═══ Exercise data

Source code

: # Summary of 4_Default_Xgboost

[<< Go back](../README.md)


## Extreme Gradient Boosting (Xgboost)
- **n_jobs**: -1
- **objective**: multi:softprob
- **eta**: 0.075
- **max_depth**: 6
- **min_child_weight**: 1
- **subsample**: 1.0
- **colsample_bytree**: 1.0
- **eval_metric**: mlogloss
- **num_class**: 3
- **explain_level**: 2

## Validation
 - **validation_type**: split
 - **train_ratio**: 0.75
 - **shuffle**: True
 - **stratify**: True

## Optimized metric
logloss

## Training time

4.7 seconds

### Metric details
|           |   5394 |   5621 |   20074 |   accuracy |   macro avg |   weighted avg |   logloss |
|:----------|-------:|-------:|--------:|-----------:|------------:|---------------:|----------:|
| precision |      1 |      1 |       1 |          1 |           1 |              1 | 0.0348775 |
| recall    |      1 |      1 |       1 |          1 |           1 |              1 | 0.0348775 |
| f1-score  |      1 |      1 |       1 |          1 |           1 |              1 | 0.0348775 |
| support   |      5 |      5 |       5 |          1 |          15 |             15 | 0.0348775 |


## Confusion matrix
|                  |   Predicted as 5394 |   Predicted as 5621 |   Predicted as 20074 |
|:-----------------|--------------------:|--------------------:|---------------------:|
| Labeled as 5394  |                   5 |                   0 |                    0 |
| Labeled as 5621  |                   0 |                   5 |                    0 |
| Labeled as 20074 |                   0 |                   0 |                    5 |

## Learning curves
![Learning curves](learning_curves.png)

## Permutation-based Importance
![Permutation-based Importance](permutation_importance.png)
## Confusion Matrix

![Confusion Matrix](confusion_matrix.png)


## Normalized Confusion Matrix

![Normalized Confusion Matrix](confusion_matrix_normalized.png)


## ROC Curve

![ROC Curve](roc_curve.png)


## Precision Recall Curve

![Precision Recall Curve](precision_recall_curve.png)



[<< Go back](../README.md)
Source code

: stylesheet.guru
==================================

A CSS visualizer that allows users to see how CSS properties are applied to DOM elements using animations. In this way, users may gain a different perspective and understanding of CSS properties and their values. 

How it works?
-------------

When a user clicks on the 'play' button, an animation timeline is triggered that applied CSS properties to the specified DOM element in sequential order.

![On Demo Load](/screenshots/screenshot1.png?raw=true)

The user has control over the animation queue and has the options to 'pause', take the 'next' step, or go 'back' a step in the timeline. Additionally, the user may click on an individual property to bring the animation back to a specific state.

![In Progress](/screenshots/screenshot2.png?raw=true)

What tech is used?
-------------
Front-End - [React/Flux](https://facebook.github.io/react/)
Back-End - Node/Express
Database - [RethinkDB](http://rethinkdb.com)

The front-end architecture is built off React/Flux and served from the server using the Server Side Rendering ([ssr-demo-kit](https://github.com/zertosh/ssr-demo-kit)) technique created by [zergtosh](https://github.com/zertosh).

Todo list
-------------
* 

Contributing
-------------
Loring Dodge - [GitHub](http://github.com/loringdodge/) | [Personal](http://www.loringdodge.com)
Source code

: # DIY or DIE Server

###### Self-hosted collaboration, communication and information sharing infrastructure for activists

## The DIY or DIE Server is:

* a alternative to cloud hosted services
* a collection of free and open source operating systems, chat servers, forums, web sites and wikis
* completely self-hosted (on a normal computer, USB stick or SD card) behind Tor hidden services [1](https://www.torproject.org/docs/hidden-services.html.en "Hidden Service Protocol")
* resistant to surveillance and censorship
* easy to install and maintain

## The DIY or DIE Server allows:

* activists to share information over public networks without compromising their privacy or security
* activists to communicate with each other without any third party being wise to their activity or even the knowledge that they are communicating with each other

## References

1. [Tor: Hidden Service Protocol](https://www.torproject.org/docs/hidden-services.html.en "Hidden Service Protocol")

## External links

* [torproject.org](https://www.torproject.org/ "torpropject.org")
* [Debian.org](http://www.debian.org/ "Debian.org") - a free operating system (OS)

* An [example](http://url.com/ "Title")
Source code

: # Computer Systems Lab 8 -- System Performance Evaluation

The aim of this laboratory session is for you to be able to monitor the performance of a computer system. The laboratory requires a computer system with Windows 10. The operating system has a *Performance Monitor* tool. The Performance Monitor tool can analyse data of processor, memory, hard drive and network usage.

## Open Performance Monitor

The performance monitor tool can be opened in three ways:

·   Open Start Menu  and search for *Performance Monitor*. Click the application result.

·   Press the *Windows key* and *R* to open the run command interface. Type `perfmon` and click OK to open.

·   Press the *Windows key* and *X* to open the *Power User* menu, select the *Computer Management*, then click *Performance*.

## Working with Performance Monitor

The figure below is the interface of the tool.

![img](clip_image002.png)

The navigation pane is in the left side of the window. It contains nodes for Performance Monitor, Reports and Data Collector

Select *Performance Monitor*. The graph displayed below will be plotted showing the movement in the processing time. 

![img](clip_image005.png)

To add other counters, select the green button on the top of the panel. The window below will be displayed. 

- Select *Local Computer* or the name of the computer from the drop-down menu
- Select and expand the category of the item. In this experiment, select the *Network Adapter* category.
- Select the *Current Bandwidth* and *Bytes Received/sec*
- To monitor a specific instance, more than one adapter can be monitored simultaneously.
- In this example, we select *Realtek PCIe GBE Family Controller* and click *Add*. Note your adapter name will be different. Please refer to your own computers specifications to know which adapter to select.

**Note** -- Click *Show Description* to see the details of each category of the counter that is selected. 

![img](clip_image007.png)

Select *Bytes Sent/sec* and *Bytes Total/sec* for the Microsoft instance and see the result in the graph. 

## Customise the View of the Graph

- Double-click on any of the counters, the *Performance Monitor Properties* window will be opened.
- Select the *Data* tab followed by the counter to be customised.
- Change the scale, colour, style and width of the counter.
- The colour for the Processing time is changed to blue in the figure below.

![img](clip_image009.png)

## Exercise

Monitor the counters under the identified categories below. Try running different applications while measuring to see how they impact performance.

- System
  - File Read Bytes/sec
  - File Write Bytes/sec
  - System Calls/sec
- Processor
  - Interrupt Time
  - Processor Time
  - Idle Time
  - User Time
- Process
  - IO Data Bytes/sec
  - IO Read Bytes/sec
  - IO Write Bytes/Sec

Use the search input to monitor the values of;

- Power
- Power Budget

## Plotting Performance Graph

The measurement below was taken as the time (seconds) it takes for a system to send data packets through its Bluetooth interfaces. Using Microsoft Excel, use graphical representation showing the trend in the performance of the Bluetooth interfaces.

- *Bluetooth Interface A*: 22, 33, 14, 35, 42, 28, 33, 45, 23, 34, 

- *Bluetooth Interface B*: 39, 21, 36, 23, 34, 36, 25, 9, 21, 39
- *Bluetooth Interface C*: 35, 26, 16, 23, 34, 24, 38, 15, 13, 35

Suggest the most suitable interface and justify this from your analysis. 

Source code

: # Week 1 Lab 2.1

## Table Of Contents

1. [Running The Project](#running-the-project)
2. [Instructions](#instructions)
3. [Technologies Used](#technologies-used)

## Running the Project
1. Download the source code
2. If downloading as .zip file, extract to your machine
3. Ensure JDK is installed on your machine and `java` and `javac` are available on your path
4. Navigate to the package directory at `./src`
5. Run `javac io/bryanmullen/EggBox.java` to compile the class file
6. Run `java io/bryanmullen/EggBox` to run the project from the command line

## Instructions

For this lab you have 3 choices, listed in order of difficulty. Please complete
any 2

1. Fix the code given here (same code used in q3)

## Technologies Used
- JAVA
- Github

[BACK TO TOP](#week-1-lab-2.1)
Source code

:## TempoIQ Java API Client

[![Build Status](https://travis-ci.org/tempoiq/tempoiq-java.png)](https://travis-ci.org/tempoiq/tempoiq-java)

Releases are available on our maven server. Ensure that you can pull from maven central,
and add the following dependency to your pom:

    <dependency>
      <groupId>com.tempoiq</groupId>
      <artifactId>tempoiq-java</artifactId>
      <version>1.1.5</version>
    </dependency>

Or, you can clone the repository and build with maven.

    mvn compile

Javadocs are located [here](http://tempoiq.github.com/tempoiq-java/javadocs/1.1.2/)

══════

Task details: Reproduce exactly the lines from the one containing "The measurement below" through the last line of the records, both included, and nothing else.

Answer to this exercise:
The measurement below was taken as the time (seconds) it takes for a system to send data packets through its Bluetooth interfaces. Using Microsoft Excel, use graphical representation showing the trend in the performance of the Bluetooth interfaces.

- *Bluetooth Interface A*: 22, 33, 14, 35, 42, 28, 33, 45, 23, 34, 

- *Bluetooth Interface B*: 39, 21, 36, 23, 34, 36, 25, 9, 21, 39
- *Bluetooth Interface C*: 35, 26, 16, 23, 34, 24, 38, 15, 13, 35

Suggest the most suitable interface and justify this from your analysis. 

Source code

: # Week 1 Lab 2.1

## Table Of Contents

1. [Running The Project](#running-the-project)
2. [Instructions](#instructions)
3. [Technologies Used](#technologies-used)

## Running the Project
1. Download the source code
2. If downloading as .zip file, extract to your machine
3. Ensure JDK is installed on your machine and `java` and `javac` are available on your path
4. Navigate to the package directory at `./src`
5. Run `javac io/bryanmullen/EggBox.java` to compile the class file
6. Run `java io/bryanmullen/EggBox` to run the project from the command line

## Instructions

For this lab you have 3 choices, listed in order of difficulty. Please complete
any 2

1. Fix the code given here (same code used in q3)

## Technologies Used
- JAVA
- Github

[BACK TO TOP](#week-1-lab-2.1)
Source code

:## TempoIQ Java API Client

[![Build Status](https://travis-ci.org/tempoiq/tempoiq-java.png)](https://travis-ci.org/tempoiq/tempoiq-java)

Releases are available on our maven server. Ensure that you can pull from maven central,
and add the following dependency to your pom:

    <dependency>
      <groupId>com.tempoiq</groupId>
      <artifactId>tempoiq-java</artifactId>
      <version>1.1.5</version>
    </dependency>

Or, you can clone the repository and build with maven.

    mvn compile

Javadocs are located [here](http://tempoiq.github.com/tempoiq-java/javadocs/1.1.2/)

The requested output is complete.